REVIEW – Doors Close, They Never Lock


By Chiara Pannozzo

Friendship can be a funny old thing. The people we invite into our lives have the potential to inflict an array of emotions upon us, and challenge how we once perceived things. This theme formed the basis  of Michael Shand’s latest production ‘Doors Close, They Never Lock’, which premiered tonight as part of the Leith Festival,  in association with That’s Lunch Productions.

As part of the Leith Festival

Initially we are introduced to two characters, Kingsley (Harry Gooch) and Moffat (Michael Shand). The set design undoubtedly reflected a nursery, with toys and books strewn across the floor. From the outset, Shands portrayal of an archetypal Scots man is undeniable. The tone in his voice, accompanied by his linguistic style made for an accurate performance, whilst complementing Gooch’s more refined characteristics. Gooch is clearly more educated and his position in charge of the nursery indicates this. He gives an impressive performance as a professional individual who cares a great deal about his career. Both men were clear in the delivery of their dialogue, with no discrepancies in their projection and no evidence of forced improvisation.

As the opening scene develops, the friendship between the two characters becomes  apparent.  This is further prompted with the arrival of Anderson (Mark McCauley) on stage, where it becomes clear to the audience that so far this friendship has stood the test of time. Andersons presence on stage toys with the dynamic between the other two characters. His command of the stage was undeniable, leaving the audience with no doubt as to his characters intentions. His poise and delivery throughout the performance was entirely impressive, where he disguised a rather wayward character as an articulate and intelligent individual. His monologues were impressively refined, leaving the audience intrigued with every sentence.

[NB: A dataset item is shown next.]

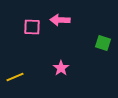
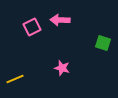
pink square: rotated 30 degrees counterclockwise
pink star: moved 1 px right; rotated 21 degrees counterclockwise
yellow line: moved 2 px down
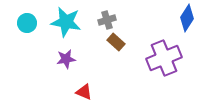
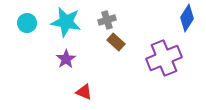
purple star: rotated 24 degrees counterclockwise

As the three men relive their friendship, each character holds their own on the stage. The stage set pails into significance in comparison to the stage presence of each character, which instantly commands the audience’s attention as the plot unfolds. Maintaining an element of intrigue throughout, this play certainly has the audience guessing as to how the production will conclude.

‘Doors Close, They Never Lock’ is a cleverly handled look at the intricacies of friendships and the volatility that lies at their core. With impressive performances from all three actors , the script provides some comedic anecdotes in what is otherwise a thought provoking production. The balance in the elements of light hearted comedy ran seamlessly alongside more sensitive issues, which were handled with professionalism. With a refined and polished script accompanied by entirely convincing performances from all three actors, ‘Doors Close, They Never Lock’ left me very satisfied in my choice of how to spend a Friday evening.

‘Door’s Close, They Never Lock’ is showing at 7pm on Sat 11th June at White Space on Gayfield Square as part of the Leith Festival.